**Work to complete:** Edit the material below so that "Transcribe" becomes "Write out" wherever it occurs, with everything else left as is. Omit the pictures from your answer.

**Input material:**
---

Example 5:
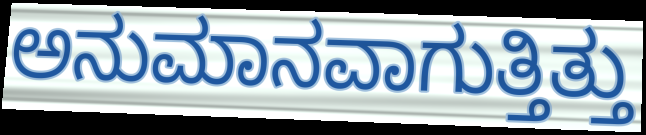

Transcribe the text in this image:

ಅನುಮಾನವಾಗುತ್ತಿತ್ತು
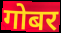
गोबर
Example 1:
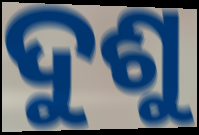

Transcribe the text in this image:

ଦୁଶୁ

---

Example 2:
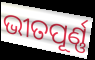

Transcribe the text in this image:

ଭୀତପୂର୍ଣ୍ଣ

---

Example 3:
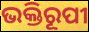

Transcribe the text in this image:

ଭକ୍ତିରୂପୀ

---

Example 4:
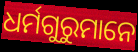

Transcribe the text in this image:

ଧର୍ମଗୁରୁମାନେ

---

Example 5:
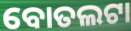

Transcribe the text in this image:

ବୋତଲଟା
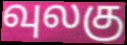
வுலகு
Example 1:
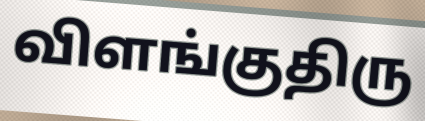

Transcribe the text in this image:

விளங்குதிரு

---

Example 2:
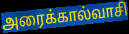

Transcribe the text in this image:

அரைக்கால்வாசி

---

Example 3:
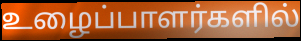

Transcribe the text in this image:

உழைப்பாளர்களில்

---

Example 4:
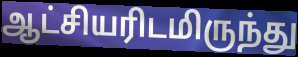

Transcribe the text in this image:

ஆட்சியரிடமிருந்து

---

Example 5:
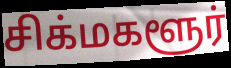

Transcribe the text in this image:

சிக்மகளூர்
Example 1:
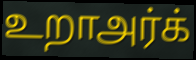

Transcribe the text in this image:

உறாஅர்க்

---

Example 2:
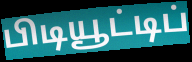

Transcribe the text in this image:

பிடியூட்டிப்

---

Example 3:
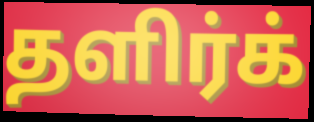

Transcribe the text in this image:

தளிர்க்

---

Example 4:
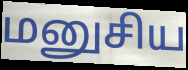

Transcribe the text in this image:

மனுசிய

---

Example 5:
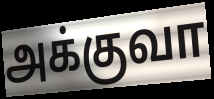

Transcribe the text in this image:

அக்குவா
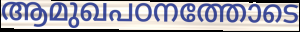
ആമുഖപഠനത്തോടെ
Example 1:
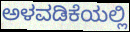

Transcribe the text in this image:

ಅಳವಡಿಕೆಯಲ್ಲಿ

**Result:**
---

Example 5:

Write out the text in this image:

ಅನುಮಾನವಾಗುತ್ತಿತ್ತು
गोबर
Example 1:

Write out the text in this image:

ଦୁଶୁ

---

Example 2:

Write out the text in this image:

ଭୀତପୂର୍ଣ୍ଣ

---

Example 3:

Write out the text in this image:

ଭକ୍ତିରୂପୀ

---

Example 4:

Write out the text in this image:

ଧର୍ମଗୁରୁମାନେ

---

Example 5:

Write out the text in this image:

ବୋତଲଟା
வுலகு
Example 1:

Write out the text in this image:

விளங்குதிரு

---

Example 2:

Write out the text in this image:

அரைக்கால்வாசி

---

Example 3:

Write out the text in this image:

உழைப்பாளர்களில்

---

Example 4:

Write out the text in this image:

ஆட்சியரிடமிருந்து

---

Example 5:

Write out the text in this image:

சிக்மகளூர்
Example 1:

Write out the text in this image:

உறாஅர்க்

---

Example 2:

Write out the text in this image:

பிடியூட்டிப்

---

Example 3:

Write out the text in this image:

தளிர்க்

---

Example 4:

Write out the text in this image:

மனுசிய

---

Example 5:

Write out the text in this image:

அக்குவா
ആമുഖപഠനത്തോടെ
Example 1:

Write out the text in this image:

ಅಳವಡಿಕೆಯಲ್ಲಿ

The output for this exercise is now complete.